Definition of Collective Memory
Miscellanea / / July 04, 2021
By Javier Navarro, in Mar. 2018
Memory is the ability to remember data and events. This function of the human intellect has a double dimension: the individual and the collective. The concept of collective memory refers to all those aspects that are part of the legacy of a community. This term is related to phenomena associated with public opinion and with it the social framework of shared memory is expressed.
Who used this concept for the first time was the French thinker Maurice Halbwachs (1877-1945).
People of the same generation
Those who were born in the same period of time usually have very similar memories of the past. It is common for them to retain in their memory what games they played, what music they listened to or what movies they watched in their youth.
All generations are united by some experiences that go beyond the personal plane. Those who were born in the early 1960s in Spain most likely remember certain episodes from their childhood and youth: the arrival of man on the Moon, the first color televisions, the game of marbles in the streets or trendy music in the nightclubs.

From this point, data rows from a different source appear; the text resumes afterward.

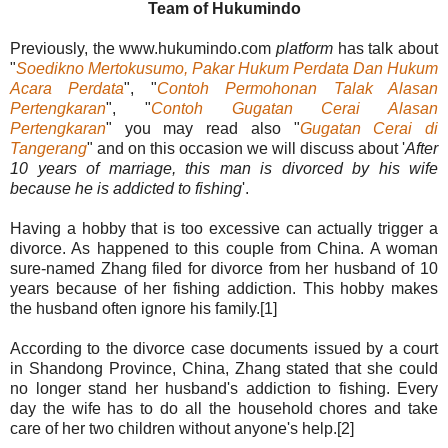
Team of Hukumindo
Previously, the www.hukumindo.com
platform
has talk about
"
Soedikno Mertokusumo, Pakar Hukum Perdata Dan Hukum
Acara Perdata
", "
Contoh Permohonan Talak Alasan
Pertengkaran
", "
Contoh Gugatan Cerai Alasan
Pertengkaran
" you may read also "
Gugatan Cerai di
Tangerang
" and on this occasion we will discuss about '
After
10 years of marriage, this man is divorced by his wife
because he is addicted to fishing
'.
Having a hobby that is too excessive can actually trigger a
divorce. As happened to this couple from China. A woman
sure-named Zhang filed for divorce from her husband of 10
years because of her fishing addiction. This hobby makes
the husband often ignore his family.[1]
According to the divorce case documents issued by a court
in Shandong Province, China, Zhang stated that she could
no longer stand her husband's addiction to fishing. Every
day the wife has to do all the household chores and take
care of her two children without anyone's help.[2]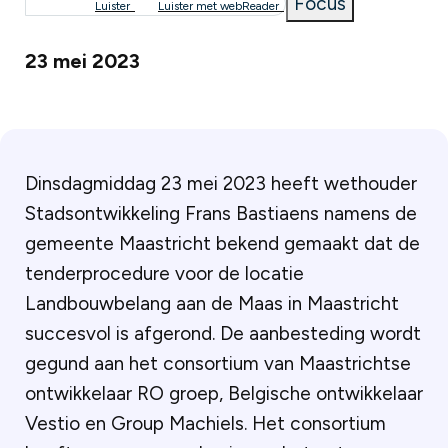
Focus
Luister
Luister met webReader
23 mei 2023
Dinsdagmiddag 23 mei 2023 heeft wethouder
Stadsontwikkeling Frans Bastiaens namens de
gemeente Maastricht bekend gemaakt dat de
tenderprocedure voor de locatie
Landbouwbelang aan de Maas in Maastricht
succesvol is afgerond. De aanbesteding wordt
gegund aan het consortium van Maastrichtse
ontwikkelaar RO groep, Belgische ontwikkelaar
Vestio en Group Machiels. Het consortium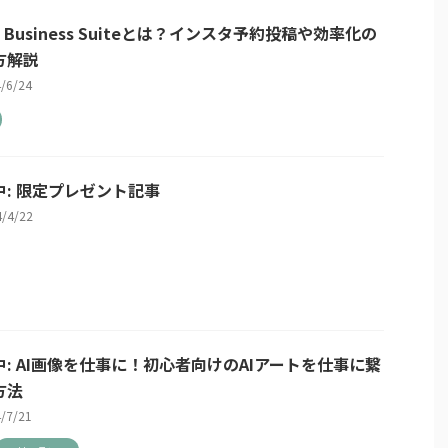
a Business Suiteとは？インスタ予約投稿や効率化の
方解説
4/6/24
中: 限定プレゼント記事
4/4/22
中: AI画像を仕事に！初心者向けのAIアートを仕事に繋
方法
4/7/21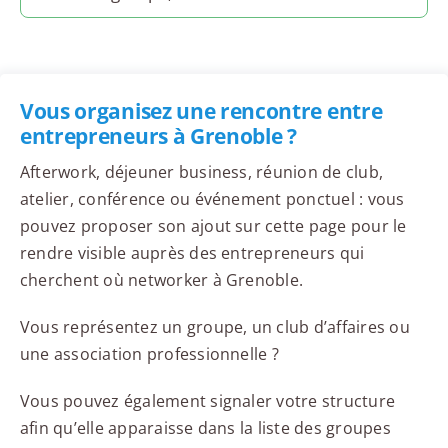
Vous organisez une rencontre entre
entrepreneurs à Grenoble ?
Afterwork, déjeuner business, réunion de club,
atelier, conférence ou événement ponctuel : vous
pouvez proposer son ajout sur cette page pour le
rendre visible auprès des entrepreneurs qui
cherchent où networker à Grenoble.
Vous représentez un groupe, un club d’affaires ou
une association professionnelle ?
Vous pouvez également signaler votre structure
afin qu’elle apparaisse dans la liste des groupes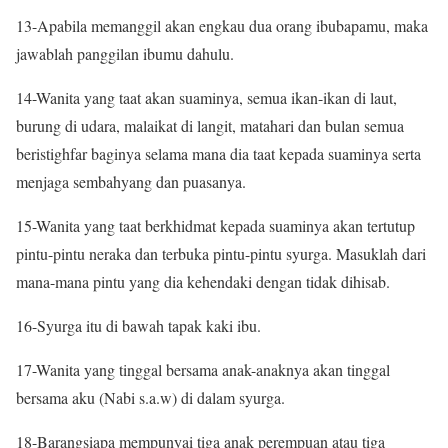
13-Apabila memanggil akan engkau dua orang ibubapamu, maka
jawablah panggilan ibumu dahulu.
14-Wanita yang taat akan suaminya, semua ikan-ikan di laut,
burung di udara, malaikat di langit, matahari dan bulan semua
beristighfar baginya selama mana dia taat kepada suaminya serta
menjaga sembahyang dan puasanya.
15-Wanita yang taat berkhidmat kepada suaminya akan tertutup
pintu-pintu neraka dan terbuka pintu-pintu syurga. Masuklah dari
mana-mana pintu yang dia kehendaki dengan tidak dihisab.
16-Syurga itu di bawah tapak kaki ibu.
17-Wanita yang tinggal bersama anak-anaknya akan tinggal
bersama aku (Nabi s.a.w) di dalam syurga.
18-Barangsiapa mempunyai tiga anak perempuan atau tiga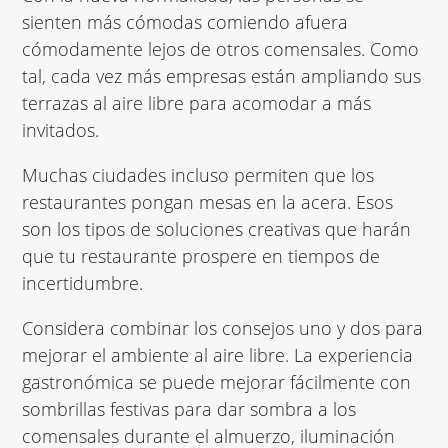
sienten más cómodas comiendo afuera
cómodamente lejos de otros comensales. Como
tal, cada vez más empresas están ampliando sus
terrazas al aire libre para acomodar a más
invitados.
Muchas ciudades incluso permiten que los
restaurantes
pongan mesas en la acera
. Esos
son los tipos de soluciones creativas que harán
que tu restaurante prospere en tiempos de
incertidumbre.
Considera combinar los consejos uno y dos para
mejorar el ambiente al aire libre. La experiencia
gastronómica se puede mejorar fácilmente con
sombrillas festivas para dar sombra a los
comensales durante el almuerzo, iluminación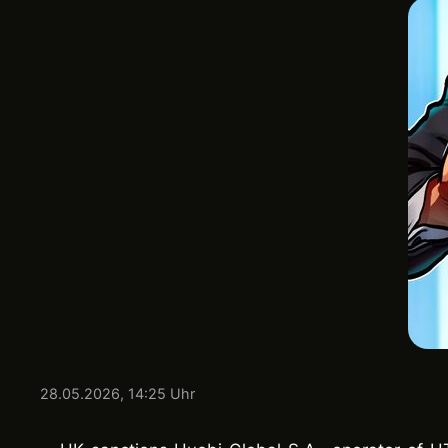
28.05.2026, 14:25 Uhr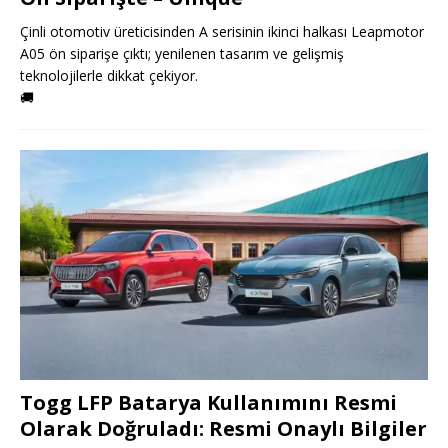
Çinli otomotiv üreticisinden A serisinin ikinci halkası Leapmotor
A05 ön siparişe çıktı; yenilenen tasarım ve gelişmiş
teknolojilerle dikkat çekiyor.
🚚
Togg LFP Batarya Kullanımını Resmi
Olarak Doğruladı: Resmi Onaylı Bilgiler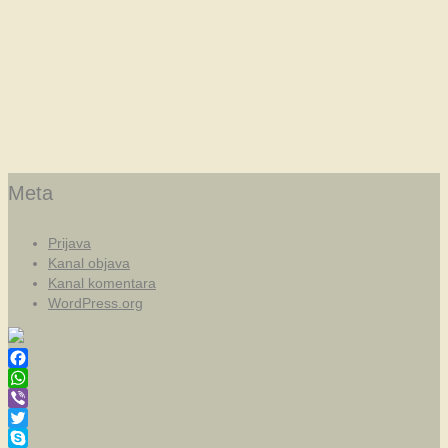
Meta
Prijava
Kanal objava
Kanal komentara
WordPress.org
Facebook
WhatsApp
Viber
Twitter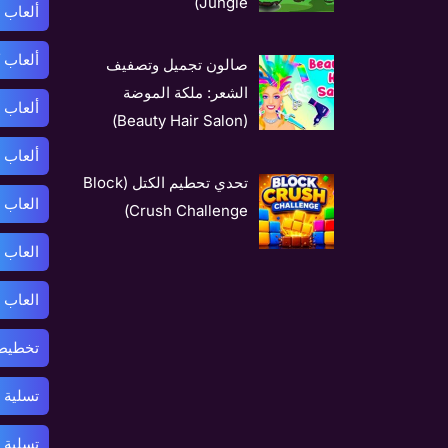
Jungle)
ألعاب 
ألعاب 
صالون تجميل وتصفيف
الشعر: ملكة الموضة
ألعاب 
(Beauty Hair Salon)
ألعاب 
تحدي تحطيم الكتل (Block
العاب 
Crush Challenge)
العاب 
العاب 
تخطيط 
تسلية 
تسلية 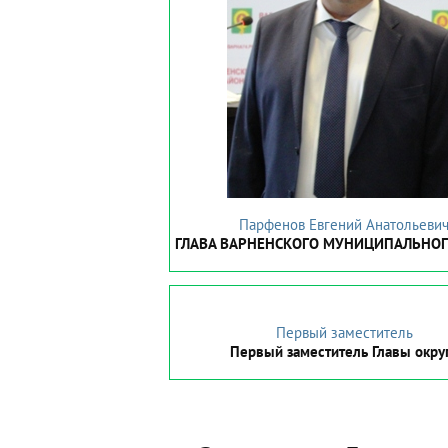
Парфенов Евгений Анатольеви
ГЛАВА ВАРНЕНСКОГО МУНИЦИПАЛЬНОГ
Первый заместитель
Первый заместитель Главы окру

It is not necessary to have lived an experience for the whole of society to remember it
Certain events are remembered by the whole of society even though they have not been known first-hand. Humanity as a whole has a memory of relatively distant moments in time, such as the Jewish Holocaust, the cold War, the fall of the Berlin Wall or the attack on the Twin Towers.
The remote past is also part of the collective memory
The literature, the movie theater and school education allow us to have a rough idea of what happened in other stages of humanity. Likewise, in some cities there are signs of the past: centuries-old churches or walls, commercial establishments that were frequented by our ancestors, as well as streets and squares of our city that were built in other epochs.
Recapping
The idea of collective memory is made up of several sections and references:
1) the specific dates that are remembered by the whole of a community (for example, the date of the founding of the city or of a historical episode of special relevance),
2) the monuments of a place are indicators of episodes and characters in the story and
3) literature and cinema also transmit information for society as a whole (Dickens's novels tell us how you lived in Great Britain in the 19th century and thanks to Westerners we know what Midwestern cities were like in the United States).
In short, collective memory is more than just memories of the past, since with it the identity from a town. Without collective memory, a community ignores its roots and traditions. In other words, a people without memory is a people without history.